■ **Required action**
What lines in the material hold the string "instalado"? Copy out each of them.

■ **Records supplied**
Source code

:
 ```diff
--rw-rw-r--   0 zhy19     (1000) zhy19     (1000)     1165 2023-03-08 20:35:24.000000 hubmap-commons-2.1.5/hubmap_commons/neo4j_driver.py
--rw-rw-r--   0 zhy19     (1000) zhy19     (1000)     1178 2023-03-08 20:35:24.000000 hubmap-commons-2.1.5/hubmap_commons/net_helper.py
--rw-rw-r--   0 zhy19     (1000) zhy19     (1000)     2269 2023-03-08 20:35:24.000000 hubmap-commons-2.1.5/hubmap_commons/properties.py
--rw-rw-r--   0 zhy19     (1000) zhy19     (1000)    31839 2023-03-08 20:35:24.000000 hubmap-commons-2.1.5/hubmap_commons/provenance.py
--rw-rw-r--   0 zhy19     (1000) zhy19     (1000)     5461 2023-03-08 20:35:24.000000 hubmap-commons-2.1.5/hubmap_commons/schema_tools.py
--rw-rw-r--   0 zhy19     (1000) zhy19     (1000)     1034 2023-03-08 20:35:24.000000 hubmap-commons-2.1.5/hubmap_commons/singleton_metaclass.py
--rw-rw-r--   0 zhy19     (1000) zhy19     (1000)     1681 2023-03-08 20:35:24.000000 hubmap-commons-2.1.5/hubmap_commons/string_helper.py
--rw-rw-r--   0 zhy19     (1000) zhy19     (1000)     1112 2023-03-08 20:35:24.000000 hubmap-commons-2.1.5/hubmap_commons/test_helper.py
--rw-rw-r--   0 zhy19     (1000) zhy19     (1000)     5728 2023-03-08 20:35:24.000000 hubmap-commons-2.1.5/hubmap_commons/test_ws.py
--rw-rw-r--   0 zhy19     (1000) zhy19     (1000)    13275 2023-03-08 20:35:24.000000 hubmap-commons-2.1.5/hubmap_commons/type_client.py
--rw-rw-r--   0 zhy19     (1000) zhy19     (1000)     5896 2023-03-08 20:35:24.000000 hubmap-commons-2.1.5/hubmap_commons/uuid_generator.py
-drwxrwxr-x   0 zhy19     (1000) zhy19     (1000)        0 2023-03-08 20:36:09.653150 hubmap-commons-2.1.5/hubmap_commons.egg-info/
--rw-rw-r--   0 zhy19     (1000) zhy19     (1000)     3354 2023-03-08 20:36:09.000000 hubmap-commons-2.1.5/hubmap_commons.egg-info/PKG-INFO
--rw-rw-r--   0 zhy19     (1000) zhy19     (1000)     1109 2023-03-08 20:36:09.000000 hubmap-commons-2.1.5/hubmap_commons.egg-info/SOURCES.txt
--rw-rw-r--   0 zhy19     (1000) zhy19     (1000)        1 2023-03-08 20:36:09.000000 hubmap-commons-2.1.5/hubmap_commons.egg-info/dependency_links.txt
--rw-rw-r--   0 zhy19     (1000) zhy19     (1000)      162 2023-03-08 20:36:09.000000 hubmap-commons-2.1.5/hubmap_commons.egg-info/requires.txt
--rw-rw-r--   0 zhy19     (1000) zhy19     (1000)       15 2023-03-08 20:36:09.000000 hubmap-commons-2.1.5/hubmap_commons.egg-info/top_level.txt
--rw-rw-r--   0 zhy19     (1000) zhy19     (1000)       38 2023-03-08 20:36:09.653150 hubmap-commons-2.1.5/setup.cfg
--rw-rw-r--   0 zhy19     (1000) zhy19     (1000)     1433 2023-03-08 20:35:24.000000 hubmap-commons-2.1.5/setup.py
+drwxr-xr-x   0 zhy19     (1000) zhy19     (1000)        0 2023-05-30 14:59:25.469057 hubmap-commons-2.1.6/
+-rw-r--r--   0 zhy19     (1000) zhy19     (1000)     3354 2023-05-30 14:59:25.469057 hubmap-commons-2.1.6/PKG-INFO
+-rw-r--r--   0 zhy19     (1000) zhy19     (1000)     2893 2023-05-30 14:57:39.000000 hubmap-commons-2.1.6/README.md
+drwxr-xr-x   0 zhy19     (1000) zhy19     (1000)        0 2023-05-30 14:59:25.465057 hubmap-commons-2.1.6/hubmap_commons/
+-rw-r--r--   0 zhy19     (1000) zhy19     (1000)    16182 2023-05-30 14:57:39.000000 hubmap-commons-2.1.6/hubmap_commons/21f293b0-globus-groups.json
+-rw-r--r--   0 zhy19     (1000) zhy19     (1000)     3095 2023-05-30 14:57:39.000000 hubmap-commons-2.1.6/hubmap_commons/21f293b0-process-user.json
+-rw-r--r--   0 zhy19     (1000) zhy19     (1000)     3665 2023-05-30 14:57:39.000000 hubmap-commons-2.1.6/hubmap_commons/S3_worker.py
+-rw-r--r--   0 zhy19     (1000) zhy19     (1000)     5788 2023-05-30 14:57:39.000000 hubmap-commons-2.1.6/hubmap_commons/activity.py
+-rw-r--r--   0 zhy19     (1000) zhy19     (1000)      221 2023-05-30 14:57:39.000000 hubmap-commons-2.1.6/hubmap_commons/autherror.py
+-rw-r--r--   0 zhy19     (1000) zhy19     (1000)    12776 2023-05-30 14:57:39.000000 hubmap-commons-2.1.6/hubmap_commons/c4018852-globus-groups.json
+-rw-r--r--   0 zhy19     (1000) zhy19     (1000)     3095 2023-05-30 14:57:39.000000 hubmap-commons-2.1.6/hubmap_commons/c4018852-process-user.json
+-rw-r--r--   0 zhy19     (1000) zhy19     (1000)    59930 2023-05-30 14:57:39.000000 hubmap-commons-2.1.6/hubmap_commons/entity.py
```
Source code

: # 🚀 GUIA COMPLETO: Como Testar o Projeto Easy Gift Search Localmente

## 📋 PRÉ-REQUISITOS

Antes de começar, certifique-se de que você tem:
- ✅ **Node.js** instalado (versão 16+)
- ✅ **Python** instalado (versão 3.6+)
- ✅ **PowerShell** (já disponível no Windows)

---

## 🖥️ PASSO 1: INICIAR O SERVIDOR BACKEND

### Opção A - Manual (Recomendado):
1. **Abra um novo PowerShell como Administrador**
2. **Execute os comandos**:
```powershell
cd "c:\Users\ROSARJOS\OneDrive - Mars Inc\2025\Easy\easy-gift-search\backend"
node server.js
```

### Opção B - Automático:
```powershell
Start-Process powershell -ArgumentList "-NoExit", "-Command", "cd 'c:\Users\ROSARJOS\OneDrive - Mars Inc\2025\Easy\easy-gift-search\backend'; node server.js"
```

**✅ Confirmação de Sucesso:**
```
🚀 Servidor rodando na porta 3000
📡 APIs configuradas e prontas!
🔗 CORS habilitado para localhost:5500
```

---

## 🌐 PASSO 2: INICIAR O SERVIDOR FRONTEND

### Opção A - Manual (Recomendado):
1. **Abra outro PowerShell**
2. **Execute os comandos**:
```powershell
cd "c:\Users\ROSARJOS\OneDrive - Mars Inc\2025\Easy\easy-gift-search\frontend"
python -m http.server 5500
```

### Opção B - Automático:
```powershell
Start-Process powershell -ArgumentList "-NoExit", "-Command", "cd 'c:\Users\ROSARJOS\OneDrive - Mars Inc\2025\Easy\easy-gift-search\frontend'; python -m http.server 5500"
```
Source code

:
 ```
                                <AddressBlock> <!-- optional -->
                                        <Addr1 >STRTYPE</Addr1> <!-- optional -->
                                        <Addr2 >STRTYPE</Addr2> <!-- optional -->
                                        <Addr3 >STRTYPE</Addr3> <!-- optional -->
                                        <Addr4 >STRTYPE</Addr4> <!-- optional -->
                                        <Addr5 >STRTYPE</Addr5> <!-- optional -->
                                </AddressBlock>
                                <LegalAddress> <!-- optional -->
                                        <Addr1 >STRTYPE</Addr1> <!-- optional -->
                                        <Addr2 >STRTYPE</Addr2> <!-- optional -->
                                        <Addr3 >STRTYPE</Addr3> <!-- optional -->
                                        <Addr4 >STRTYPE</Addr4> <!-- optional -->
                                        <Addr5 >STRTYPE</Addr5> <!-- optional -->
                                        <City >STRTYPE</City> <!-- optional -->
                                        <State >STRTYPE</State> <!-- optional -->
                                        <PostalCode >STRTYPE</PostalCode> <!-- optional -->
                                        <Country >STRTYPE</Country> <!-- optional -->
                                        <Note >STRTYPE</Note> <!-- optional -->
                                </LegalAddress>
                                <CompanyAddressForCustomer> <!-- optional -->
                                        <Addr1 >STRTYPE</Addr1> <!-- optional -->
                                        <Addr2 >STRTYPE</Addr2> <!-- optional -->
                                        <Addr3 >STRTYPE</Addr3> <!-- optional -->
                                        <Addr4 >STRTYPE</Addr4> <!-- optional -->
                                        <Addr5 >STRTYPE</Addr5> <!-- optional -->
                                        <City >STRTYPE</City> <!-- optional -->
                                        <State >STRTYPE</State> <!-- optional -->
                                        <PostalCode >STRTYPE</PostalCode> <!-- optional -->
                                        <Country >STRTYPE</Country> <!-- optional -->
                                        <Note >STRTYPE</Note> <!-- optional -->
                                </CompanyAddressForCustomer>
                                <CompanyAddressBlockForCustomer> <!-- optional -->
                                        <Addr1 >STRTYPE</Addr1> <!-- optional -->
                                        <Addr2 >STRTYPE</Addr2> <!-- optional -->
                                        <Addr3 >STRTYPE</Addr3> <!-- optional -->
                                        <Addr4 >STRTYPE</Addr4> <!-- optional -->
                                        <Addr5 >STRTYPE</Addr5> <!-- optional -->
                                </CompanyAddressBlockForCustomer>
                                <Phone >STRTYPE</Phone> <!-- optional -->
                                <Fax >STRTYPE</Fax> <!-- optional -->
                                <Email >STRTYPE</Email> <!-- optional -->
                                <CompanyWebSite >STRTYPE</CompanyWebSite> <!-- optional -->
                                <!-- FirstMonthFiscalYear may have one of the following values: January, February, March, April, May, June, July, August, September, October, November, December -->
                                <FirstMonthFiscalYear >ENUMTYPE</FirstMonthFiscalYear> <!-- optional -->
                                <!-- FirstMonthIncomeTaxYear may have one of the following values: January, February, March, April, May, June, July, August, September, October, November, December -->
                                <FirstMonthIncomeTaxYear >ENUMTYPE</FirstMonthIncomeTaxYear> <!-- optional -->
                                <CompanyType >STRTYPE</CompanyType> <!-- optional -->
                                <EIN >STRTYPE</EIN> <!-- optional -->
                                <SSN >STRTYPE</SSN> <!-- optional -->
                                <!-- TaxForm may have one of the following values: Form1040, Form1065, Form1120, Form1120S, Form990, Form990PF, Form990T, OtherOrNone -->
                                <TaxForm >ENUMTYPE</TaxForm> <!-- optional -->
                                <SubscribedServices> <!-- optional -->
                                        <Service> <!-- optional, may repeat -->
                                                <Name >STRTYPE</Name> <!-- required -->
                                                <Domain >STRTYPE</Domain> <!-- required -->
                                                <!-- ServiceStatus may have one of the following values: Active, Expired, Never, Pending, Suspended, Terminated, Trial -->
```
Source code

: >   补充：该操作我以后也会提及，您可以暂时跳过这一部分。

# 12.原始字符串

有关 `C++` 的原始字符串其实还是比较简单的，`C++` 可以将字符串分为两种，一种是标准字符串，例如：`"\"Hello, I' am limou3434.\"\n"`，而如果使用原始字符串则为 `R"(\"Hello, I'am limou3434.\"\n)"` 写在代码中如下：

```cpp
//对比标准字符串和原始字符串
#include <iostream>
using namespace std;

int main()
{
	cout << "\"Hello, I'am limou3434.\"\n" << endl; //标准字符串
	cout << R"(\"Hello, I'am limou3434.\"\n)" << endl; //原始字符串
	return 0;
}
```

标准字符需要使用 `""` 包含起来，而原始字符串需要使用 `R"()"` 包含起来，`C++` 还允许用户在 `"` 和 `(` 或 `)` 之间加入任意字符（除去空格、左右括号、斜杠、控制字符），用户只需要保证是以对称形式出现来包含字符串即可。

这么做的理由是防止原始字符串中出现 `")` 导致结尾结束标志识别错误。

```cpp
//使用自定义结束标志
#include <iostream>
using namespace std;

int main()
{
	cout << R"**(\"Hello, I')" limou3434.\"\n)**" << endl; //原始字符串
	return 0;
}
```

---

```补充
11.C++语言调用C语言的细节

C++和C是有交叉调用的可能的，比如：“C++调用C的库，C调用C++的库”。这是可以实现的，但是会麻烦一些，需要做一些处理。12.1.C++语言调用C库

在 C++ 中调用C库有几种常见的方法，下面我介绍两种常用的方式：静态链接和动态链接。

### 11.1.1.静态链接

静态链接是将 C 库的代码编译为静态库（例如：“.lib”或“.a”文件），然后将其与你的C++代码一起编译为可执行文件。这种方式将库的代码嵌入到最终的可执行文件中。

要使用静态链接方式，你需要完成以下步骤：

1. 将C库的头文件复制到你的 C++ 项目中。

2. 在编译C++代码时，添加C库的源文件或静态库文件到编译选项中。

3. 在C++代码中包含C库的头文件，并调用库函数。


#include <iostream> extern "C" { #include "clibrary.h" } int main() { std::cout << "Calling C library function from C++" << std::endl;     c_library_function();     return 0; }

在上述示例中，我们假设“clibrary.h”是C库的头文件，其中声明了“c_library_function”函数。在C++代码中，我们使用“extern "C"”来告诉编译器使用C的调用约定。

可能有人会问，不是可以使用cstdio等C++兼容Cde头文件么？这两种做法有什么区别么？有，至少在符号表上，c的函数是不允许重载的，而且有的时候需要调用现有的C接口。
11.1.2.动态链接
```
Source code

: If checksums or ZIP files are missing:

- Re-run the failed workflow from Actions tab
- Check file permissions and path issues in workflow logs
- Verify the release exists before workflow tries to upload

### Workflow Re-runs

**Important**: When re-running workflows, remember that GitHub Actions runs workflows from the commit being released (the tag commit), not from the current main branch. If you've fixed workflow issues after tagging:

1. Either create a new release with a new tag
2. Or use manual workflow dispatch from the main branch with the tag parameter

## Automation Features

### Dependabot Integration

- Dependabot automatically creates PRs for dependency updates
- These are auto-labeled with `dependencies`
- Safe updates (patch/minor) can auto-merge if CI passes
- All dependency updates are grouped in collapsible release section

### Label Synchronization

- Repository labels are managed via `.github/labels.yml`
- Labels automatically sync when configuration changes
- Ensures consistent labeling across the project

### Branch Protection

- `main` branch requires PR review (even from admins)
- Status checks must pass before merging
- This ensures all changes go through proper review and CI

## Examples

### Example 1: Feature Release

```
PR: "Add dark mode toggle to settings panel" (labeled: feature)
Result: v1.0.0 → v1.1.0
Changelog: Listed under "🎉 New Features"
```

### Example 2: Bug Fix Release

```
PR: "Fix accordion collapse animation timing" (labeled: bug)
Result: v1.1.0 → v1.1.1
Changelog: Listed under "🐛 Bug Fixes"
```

■ **Solution for this exercise**
- ✅ **Node.js** instalado (versão 16+)
- ✅ **Python** instalado (versão 3.6+)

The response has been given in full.